Contraindications to pneumatic compression include severe vascular disease, active wounds involving the lower extremities, conditions that could deteriorate due to augmented preload, and known or suspected (eg, after acute pulmonary embolism) deep venous thrombosis.

Modern critical care beds have many capabilities including measuring patient weight, providing chest physiotherapy, promoting patient mobility, and reducing the incidence of pressure ulcers and ventilator-associated pneumonia (Figures 9–15, 9–16, 9–17).

Weights are determined after zeroing the bed and are stored in the electronic interface. The bed should be kept at the lowest height to maximize patient safety and reduce the risk of falls and can be locked so that patients are unable to modify the bed position. Patients who are spontaneously breathing should be in the sitting position to optimize their respiratory status. Mechanically ventilated patients should have the head of bed elevated to 30° to enhance diaphragmatic excursion, decrease intrathoracic pressure, and aid in preventing aspiration and ventilator-associated pneumonia.

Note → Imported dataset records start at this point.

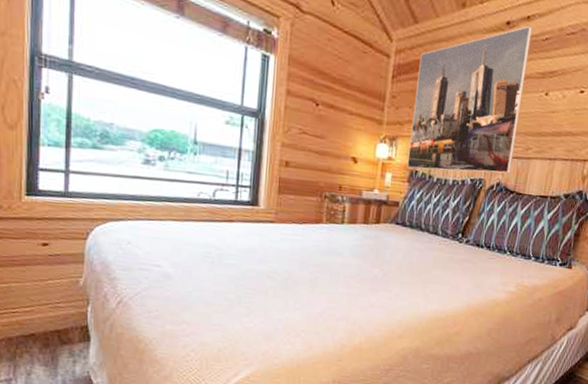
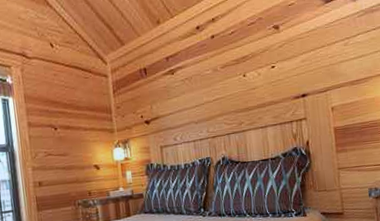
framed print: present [407,25,533,174] -> none [132,25,231,163]

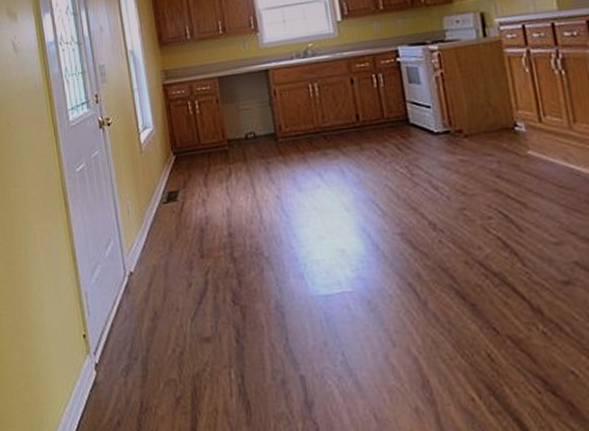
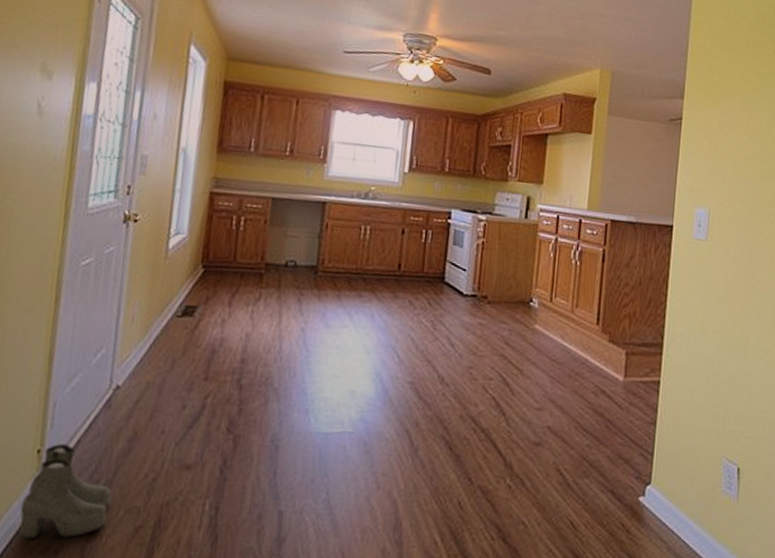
boots: none [82,328,152,412] -> present [19,444,112,539]

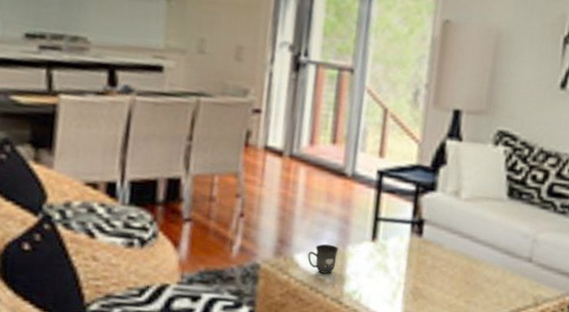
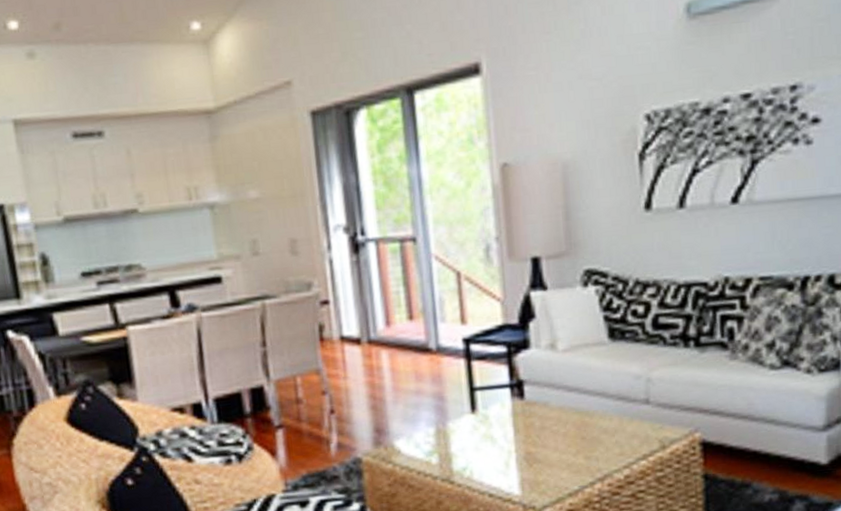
mug: present [307,244,339,274] -> none [408,424,439,456]

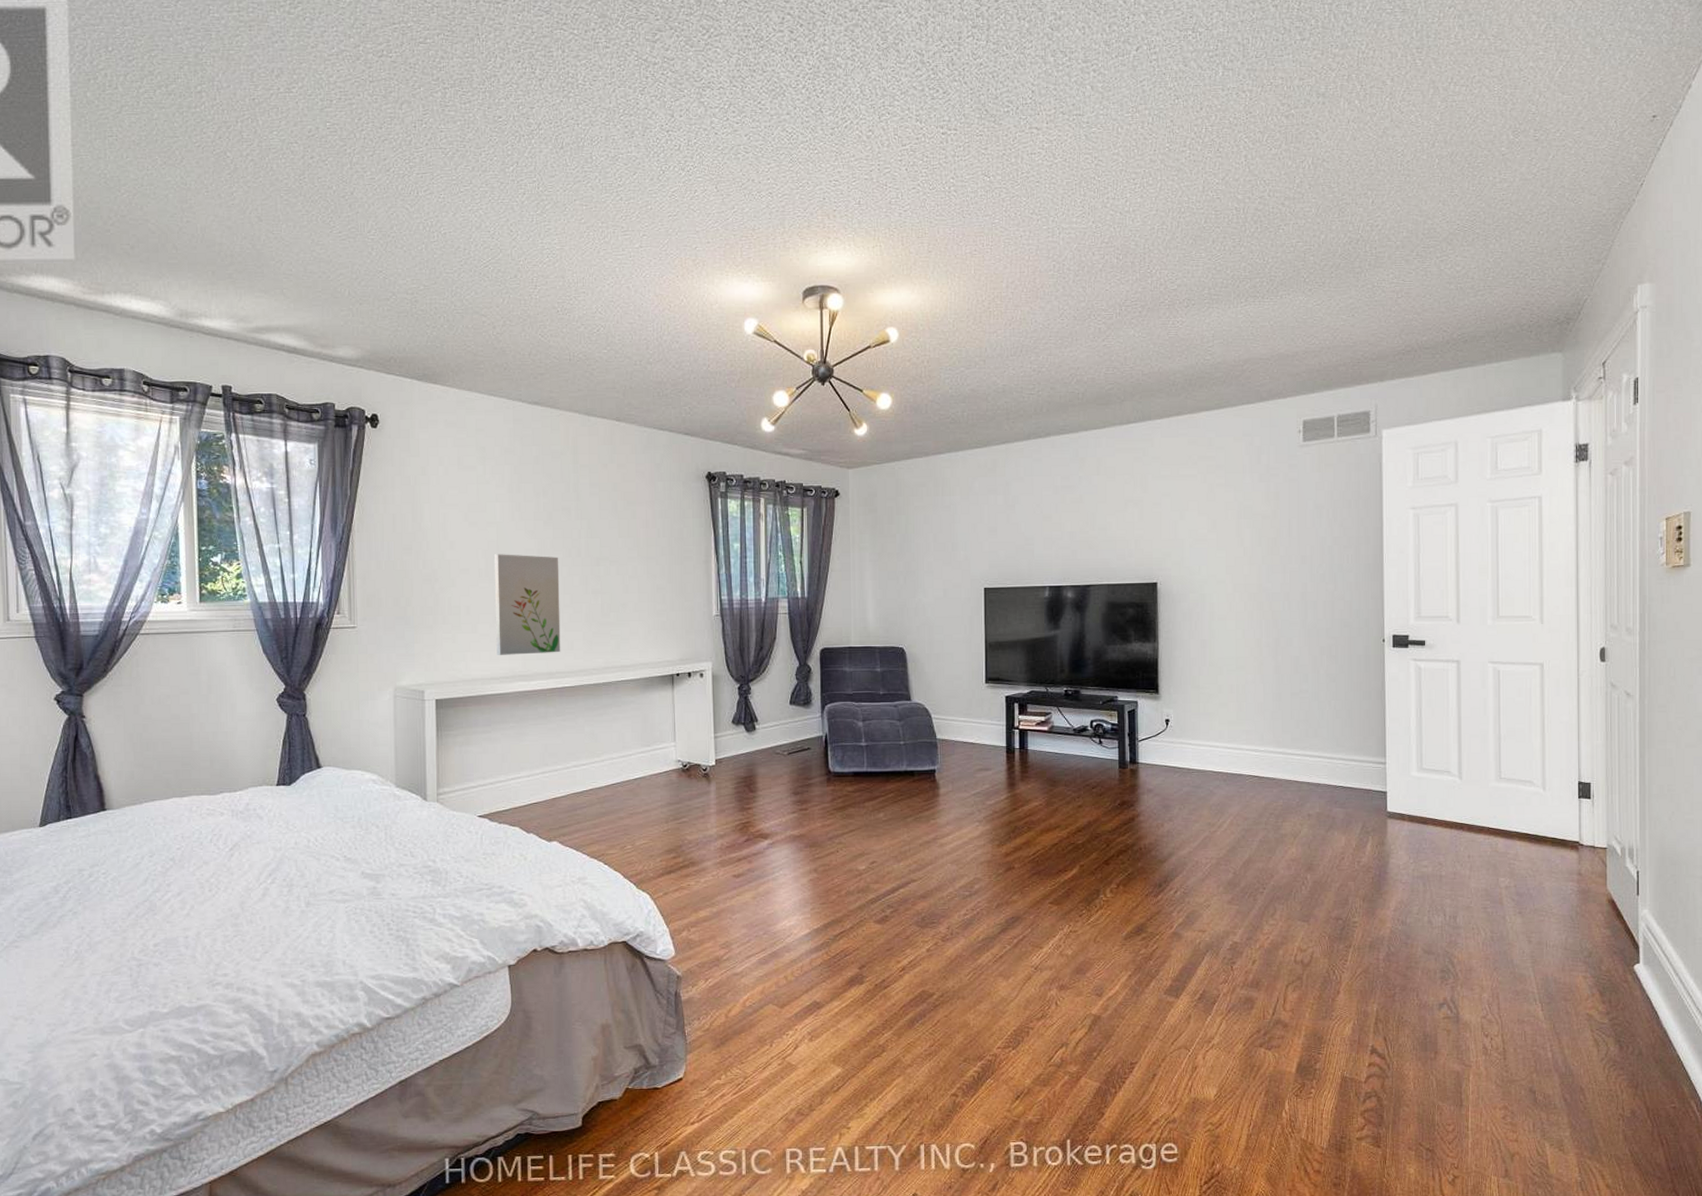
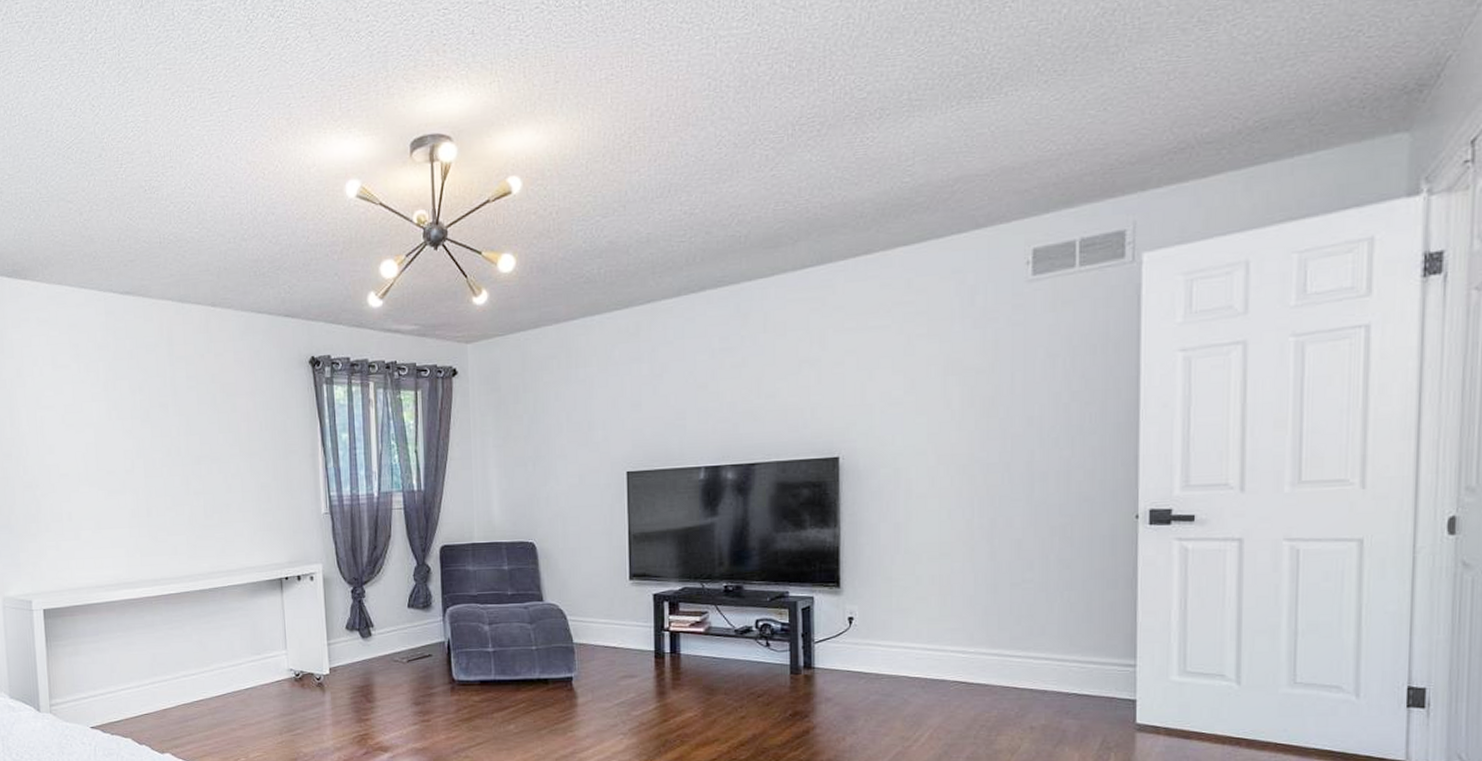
wall art: present [495,554,561,655] -> none [93,456,165,562]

Continuous lateral rotation therapy causes rotation of the bed by an arc of 30° to 50° in increments of 8 cycles/h with the dual goal of decreasing pooled secretions that may lead to pneumonia and possibly preventing pressure ulcers. The pressure redistribution mattress also functions to reduce pressure-related skin damage. Percussion and vibration is denoted as “P&V” on the main menu and can be selected to improve pulmonary hygiene.

Removing the foot of the bed and placing the bed in a chair position can facilitate exiting the bed and encourages physical rehabilitation efforts.